Dyczka: «J'ai fumé un joint»

Adam Dyczka a gaffé. Et il va en payer le prix.

Le 8 décembre, à l’issue de sa victoire devant Bakary Sakho au Centre Bell, il a été couronné champion des poids lourds de TKO MMA, la plus importante organisation en arts martiaux mixtes au Canada. Mardi après-midi, il a été suspendu par la Régie des alcools, des courses et des jeux du Québec, qui règlemente les sports de combat dans la province, pour avoir enfreint la politique antidopage de l’organisme, la même qui s’applique aux athlètes olympiques. 

Immédiatement contacté par La Voix de l’Est, Dyczka a d’abord affirmé qu’il n’avait jamais rien pris pour améliorer ses performances dans l’octogone­. Puis, il a craché le morceau. 

« J’ai fumé un joint deux semaines avant le combat, a-t-il affirmé. Ce n’était pas brillant, mais je l’ai fait, je l’avoue. C’était une erreur, une grosse erreur. Mais les gens ne se doutent pas à quel point notre entraînement est difficile. J’avais mal partout et j’étais très stressé. J’avais besoin de relaxer. Mais ce n’était pas une bonne idée de relaxer de cette façon… »

Dyczka semblait en état de choc lorsque joint par l’auteur de ces lignes. Son téléphone n’arrêtait pas de sonner et les textos rentraient à un rythme d’enfer. 
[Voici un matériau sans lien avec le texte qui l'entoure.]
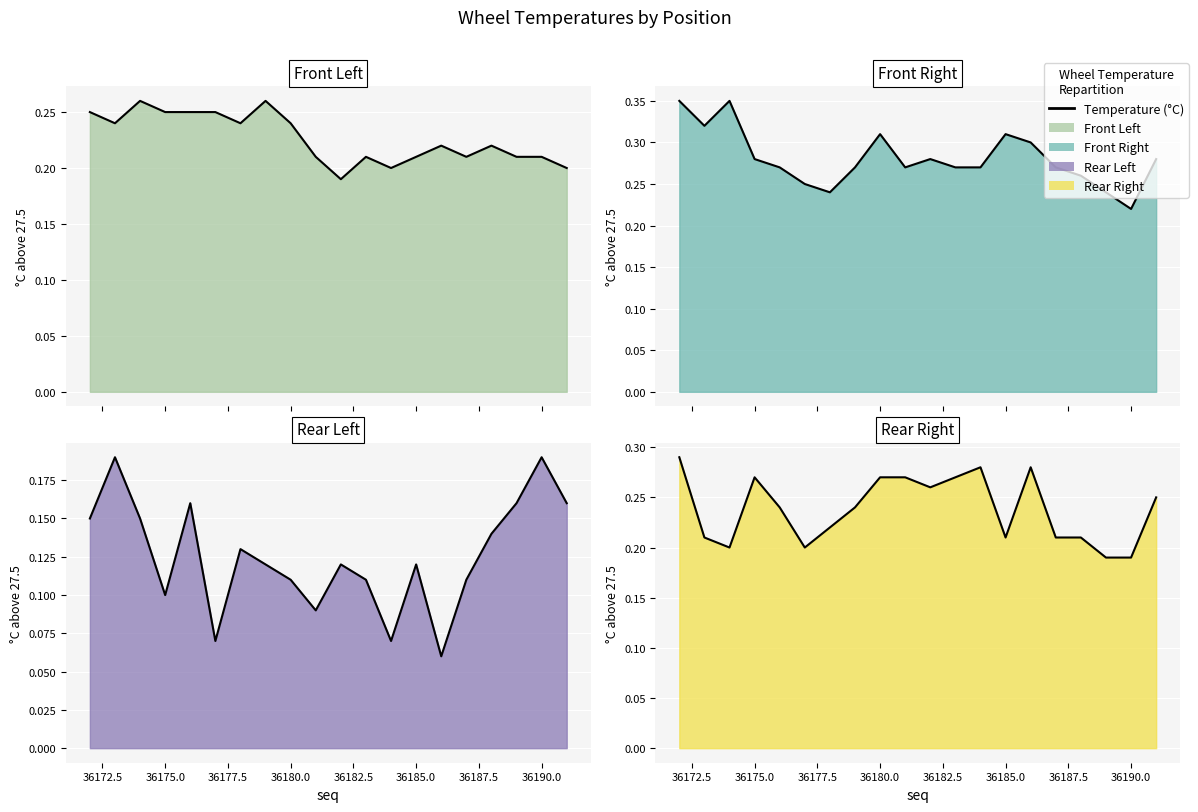

Count the number of data series in this chart.

4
« Je me sens mal. J’ai fait une erreur et je m’en veux. Je pense aussi aux gens qui étaient de plus en plus nombreux à me supporter, chez nous à Granby comme partout au Québec. J’espère que les gens sauront me pardonner. Mais ce sera à moi de regagner­ leur confiance. »

Dans un communiqué officiel qu’il a plus tard publié, Dyczka a mentionné qu’il s’excusait auprès de TKO MMA et de son président Stéphane Patry, qu’il avait l’impression d’avoir laissé tomber. « Je ne me sens plus digne de ma ceinture », a-t-il écrit. 

Pas de drogues de performance 

À travers toutes les excuses qu’il a formulées, Adam Dyczka a tenu à insister sur une chose : il n’a jamais consommé de drogues de performance. 

« Je n’ai jamais pris de stéroïdes ou de trucs du genre. J’ai fumé, j’ai enfreint le règlement, mais je n’ai jamais pris quoi que ce soit pour me donner un avantage quelconque dans l’octogone. Vous pouvez le demander aux gens autour de moi, je ne prends même pas de shakes protéinés. Les gens ont le droit d’être déçus, mais je ne veux pas qu’ils pensent que j’ai triché pour remporter­ ma ceinture. »

Mais comme il le dit, il a enfreint le règlement. Et les conséquences seront lourdes. 

Dyczka pourrait toujours contester le résultat des tests lors de son audition devant les gens de la Régie des alcools, des courses et des jeux du Québec, mais il ne le fera pas, lui qui a choisi d’admettre ses fautes. Assurément, il perdra sa ceinture de champion des lourds de TKO MMA, il devra remettre la bourse reçue (environ 5000 $) le soir du 8 décembre et son permis de combattant­ sera suspendu. 

Pour l’heure, il est suspendu par TKO MMA, bien que son prochain combat n’aurait pas eu lieu avant avril. 

« Je vais vivre avec les conséquences de mes actes. J’ai un passé et je n’ai jamais prétendu être un ange. Mais je suis un professionnel et je ne peux plus agir en amateur. Je dois apprendre de mes erreurs. La réalité me frappe en pleine face aujourd’hui. C’est une cr… de dure journée. »

Dyczka a été testé quelques heures avant son combat face à Sakho. Tous les combattants impliqués dans un combat de championnat le soir du 8 décembre ont dû se soumettre à un test antidopage, dont Dimitri Waardenburg­, l’autre Granbyen qui se battait pour une ceinture.